Ten writers for children. All with something to say.


Beyond the Book

Last week I was honored to be part of an exhibition at the Bloomington Center for the Arts called: Beyond the Book: A Book Illustrator's Fine Art Exhibition. The illustrators Nancy Carlson and Stephen Gammell, in a conversation two years ago after Stephen had shown both his book illustrations and non-illustration paintings to a class Nancy was teaching, realized that a show of the work outside books by book illustrators might be a wonderful thing. And after much organizing on their parts and the gallery's, seven illustrators were chosen to show their "art beyond book illustration" and it was a wonderful thing!
Before making books, I was a painter/sculptor, so I was able to show some of the sculptures that continued early on in my book illustrating career~ inspired by my book, Scarecrow. But as illustrating books took up more and more of my studio time there has been very little time to saw, carve, and build with wood, thus the surface of clay panels seduced me and I began a series simply called: "Crow Paintings".
The Crow paintings have evolved over a period of ten years. They come from the deep places an artist can meander into and render in paint. Because books take me into the public and satisfy that part of me that loves to show my work, I am allowed to explore images like the "Crow Paintings" in the studio that do not necessarily need to be seen. I admit that I was reluctant to say yes to exhibiting at first, but the urging of a couple of artist friends convinced me to participate in the show.
I think the intention of the show was to blur the line between fine art and illustration, but for me as an artist, my approach to illustrating a book is very different from the intimate conversation between painted surface and myself in the studio. When illustrating a book, I am very aware of the collaborative effort of myself, author, editor, and publisher. With my paintings beyond the book, it is the quiet that dwells deep inside that is expressed like a poem.

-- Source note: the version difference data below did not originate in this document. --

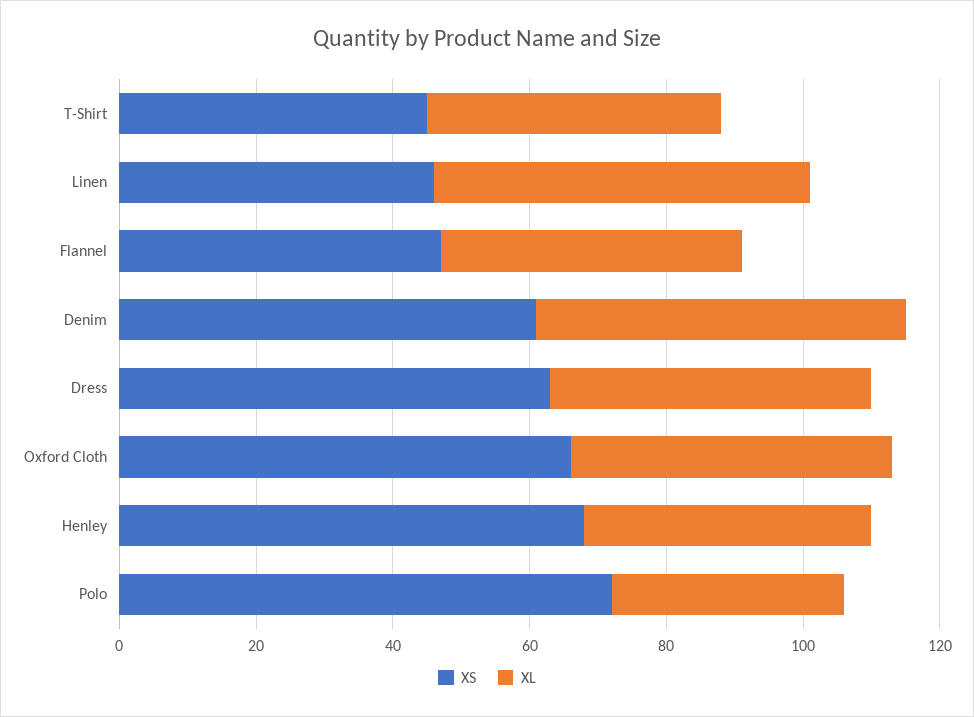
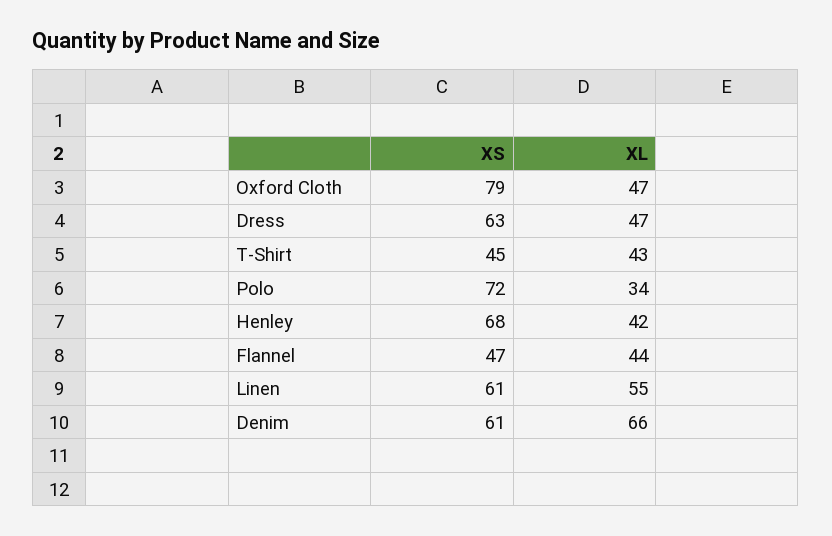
  {
    "XS": {
      "T-Shirt": 45,
-     "Linen": 45,
+     "Linen": 61,
      "Flannel": 47,
      "Denim": 61,
      "Dress": 63,
-     "Oxford Cloth": 65,
+     "Oxford Cloth": 79,
      "Henley": 68,
      "Polo": 72
    },
    "XL": {
      "T-Shirt": 43,
      "Linen": 55,
      "Flannel": 44,
-     "Denim": 55,
+     "Denim": 66,
      "Dress": 47,
      "Oxford Cloth": 47,
      "Henley": 42,
      "Polo": 34
    }
  }

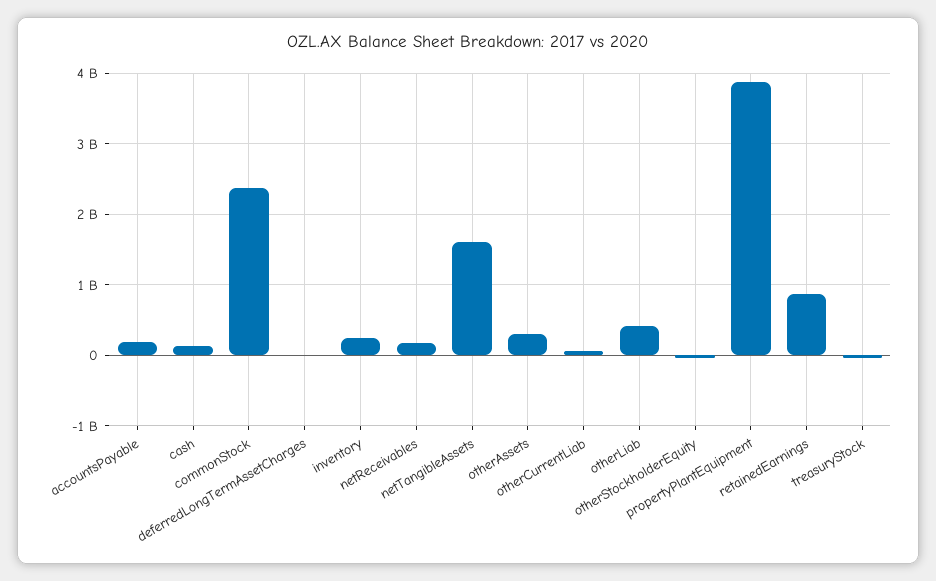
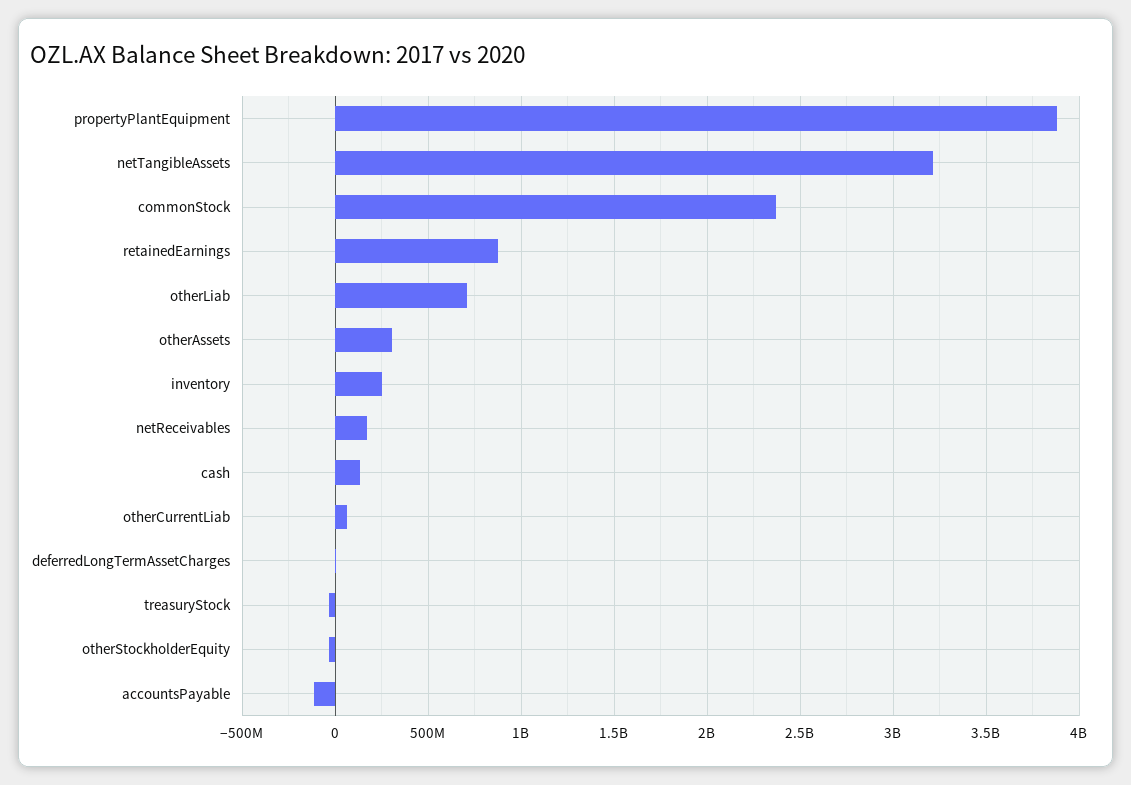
  {
-   "accountsPayable": 200000000,
+   "accountsPayable": -100000000,
    "cash": 150000000,
    "commonStock": 2350000000,
    "deferredLongTermAssetCharges": 0,
    "inventory": 250000000,
    "netReceivables": 150000000,
-   "netTangibleAssets": 1600000000,
+   "netTangibleAssets": 3200000000,
    "otherAssets": 300000000,
    "otherCurrentLiab": 50000000,
-   "otherLiab": 400000000,
+   "otherLiab": 700000000,
    "otherStockholderEquity": -50000000,
    "propertyPlantEquipment": 3900000000,
    "retainedEarnings": 850000000,
    "treasuryStock": -50000000
  }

There will be a panel discussion at the gallery in a few weeks. I am looking forward to the conversation on art in and out of the book!


Edie Hemingway said...

Congratulations on the honor of being included in this exhibition! I'm excited to see another side of your amazing work. Thanks for including the photos. And I'm intrigued by your comments about the difference between illustrating and working on an individual painting or sculpture!

Christy said...

I would LOVE to see this show--especially the crow paintings. Is there any kind of virtual gallery?

I have always found the lines between commercial art and studio art to be quite blurry. I've resisted labels that would suggest that illustrators are not fine artists. Seems to me that plenty of the later group work with constraints from galleries.I like the way you articulated the distinction for you--collaborative work vs work done completely alone. How freeing to explore form without imposed goals!

Noguchi created "fine art" that was often collaborative, working with architects, choreographers, musicians and others. He was hard hard to label, because he also created and manufactured lamps furniture and other sculptural objects. Fine art/commercial art, East/West, old/new--he merged it all.

I like that your show helps the public see the artist in a larger context.

Lauren said...

Yes, as I was writing about it, I wondered about the creative writing of authors-- those stories, poems, writings that never see the light of day in the publishing world, yet are complete in and of themselves.

Lauren said...

It all ultimately boils down to being creative. There are definitely different nuances though. I wish I could take you through the show-- at this time there is no "virtual gallery".

Library Jewel said...

I'm looking forward to that panel discussion to hear how each of you views the process of work versus the pieces you do simply for yourself. Your dedicated study of other artists' works throughout history enables readers to see their influence in your children's book illustrations.

Stephanie said...

Such gorgeous stuff! I would love to see the whole exhibit

David LaRochelle said...

I was one of the (many) lucky ones who was able to attend the opening night of this exhibit. ALL the work was amazing. Lauren's work in particular seemed very different from what I see in her books, and I enjoyed this deeper glimpse into her inner world. I was particularly impressed with how all these artists find time to explore their creative side in ways that weren't tied to a published book. I so seldom create art for art's sake; this exhibit inspired me to find time to just be creative.

Mark said...

Congratulations on the exhibit, Lauren. Your comments and insights into the "purposes" of various projects is thought-provoking stuff for all of us, I think.